What is expected: Extract the entries in their exact form.

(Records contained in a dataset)

= Beginning of Section =

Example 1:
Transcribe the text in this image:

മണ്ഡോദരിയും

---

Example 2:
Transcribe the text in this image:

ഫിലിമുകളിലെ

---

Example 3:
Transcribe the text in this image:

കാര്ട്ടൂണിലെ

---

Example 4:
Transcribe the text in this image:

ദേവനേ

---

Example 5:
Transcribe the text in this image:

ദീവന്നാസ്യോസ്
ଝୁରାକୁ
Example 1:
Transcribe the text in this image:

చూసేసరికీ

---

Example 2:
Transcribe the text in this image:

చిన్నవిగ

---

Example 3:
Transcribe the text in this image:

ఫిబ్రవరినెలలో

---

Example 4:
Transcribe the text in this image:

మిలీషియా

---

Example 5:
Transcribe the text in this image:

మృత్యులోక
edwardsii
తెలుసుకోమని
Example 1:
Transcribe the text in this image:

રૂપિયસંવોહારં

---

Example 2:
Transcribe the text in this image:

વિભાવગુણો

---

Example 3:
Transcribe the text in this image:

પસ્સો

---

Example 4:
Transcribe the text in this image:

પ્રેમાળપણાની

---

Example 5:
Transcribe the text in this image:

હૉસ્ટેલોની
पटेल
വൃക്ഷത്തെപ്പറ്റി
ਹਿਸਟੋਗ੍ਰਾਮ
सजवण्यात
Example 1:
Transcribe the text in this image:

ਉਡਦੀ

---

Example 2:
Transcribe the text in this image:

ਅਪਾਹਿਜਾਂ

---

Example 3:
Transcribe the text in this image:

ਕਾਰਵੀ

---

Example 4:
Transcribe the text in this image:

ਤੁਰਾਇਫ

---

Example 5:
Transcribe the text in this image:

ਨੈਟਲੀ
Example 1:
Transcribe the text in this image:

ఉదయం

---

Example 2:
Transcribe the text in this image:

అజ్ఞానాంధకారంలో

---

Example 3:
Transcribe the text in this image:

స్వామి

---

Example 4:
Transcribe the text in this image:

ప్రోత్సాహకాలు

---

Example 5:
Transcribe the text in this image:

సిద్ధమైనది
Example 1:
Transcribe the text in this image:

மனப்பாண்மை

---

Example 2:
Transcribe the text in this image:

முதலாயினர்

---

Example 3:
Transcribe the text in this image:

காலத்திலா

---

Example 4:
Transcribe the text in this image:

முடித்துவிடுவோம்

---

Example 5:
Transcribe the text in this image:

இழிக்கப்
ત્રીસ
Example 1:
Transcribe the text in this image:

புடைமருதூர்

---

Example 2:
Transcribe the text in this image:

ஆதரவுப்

= End of Section =

Reply:
Example 1:
Transcribe the text in this image:

മണ്ഡോദരിയും

---

Example 2:
Transcribe the text in this image:

ഫിലിമുകളിലെ

---

Example 3:
Transcribe the text in this image:

കാര്ട്ടൂണിലെ

---

Example 4:
Transcribe the text in this image:

ദേവനേ

---

Example 5:
Transcribe the text in this image:

ദീവന്നാസ്യോസ്
ଝୁରାକୁ
Example 1:
Transcribe the text in this image:

చూసేసరికీ

---

Example 2:
Transcribe the text in this image:

చిన్నవిగ

---

Example 3:
Transcribe the text in this image:

ఫిబ్రవరినెలలో

---

Example 4:
Transcribe the text in this image:

మిలీషియా

---

Example 5:
Transcribe the text in this image:

మృత్యులోక
edwardsii
తెలుసుకోమని
Example 1:
Transcribe the text in this image:

રૂપિયસંવોહારં

---

Example 2:
Transcribe the text in this image:

વિભાવગુણો

---

Example 3:
Transcribe the text in this image:

પસ્સો

---

Example 4:
Transcribe the text in this image:

પ્રેમાળપણાની

---

Example 5:
Transcribe the text in this image:

હૉસ્ટેલોની
पटेल
വൃക്ഷത്തെപ്പറ്റി
ਹਿਸਟੋਗ੍ਰਾਮ
सजवण्यात
Example 1:
Transcribe the text in this image:

ਉਡਦੀ

---

Example 2:
Transcribe the text in this image:

ਅਪਾਹਿਜਾਂ

---

Example 3:
Transcribe the text in this image:

ਕਾਰਵੀ

---

Example 4:
Transcribe the text in this image:

ਤੁਰਾਇਫ

---

Example 5:
Transcribe the text in this image:

ਨੈਟਲੀ
Example 1:
Transcribe the text in this image:

ఉదయం

---

Example 2:
Transcribe the text in this image:

అజ్ఞానాంధకారంలో

---

Example 3:
Transcribe the text in this image:

స్వామి

---

Example 4:
Transcribe the text in this image:

ప్రోత్సాహకాలు

---

Example 5:
Transcribe the text in this image:

సిద్ధమైనది
Example 1:
Transcribe the text in this image:

மனப்பாண்மை

---

Example 2:
Transcribe the text in this image:

முதலாயினர்

---

Example 3:
Transcribe the text in this image:

காலத்திலா

---

Example 4:
Transcribe the text in this image:

முடித்துவிடுவோம்

---

Example 5:
Transcribe the text in this image:

இழிக்கப்
ત્રીસ
Example 1:
Transcribe the text in this image:

புடைமருதூர்

---

Example 2:
Transcribe the text in this image:

ஆதரவுப்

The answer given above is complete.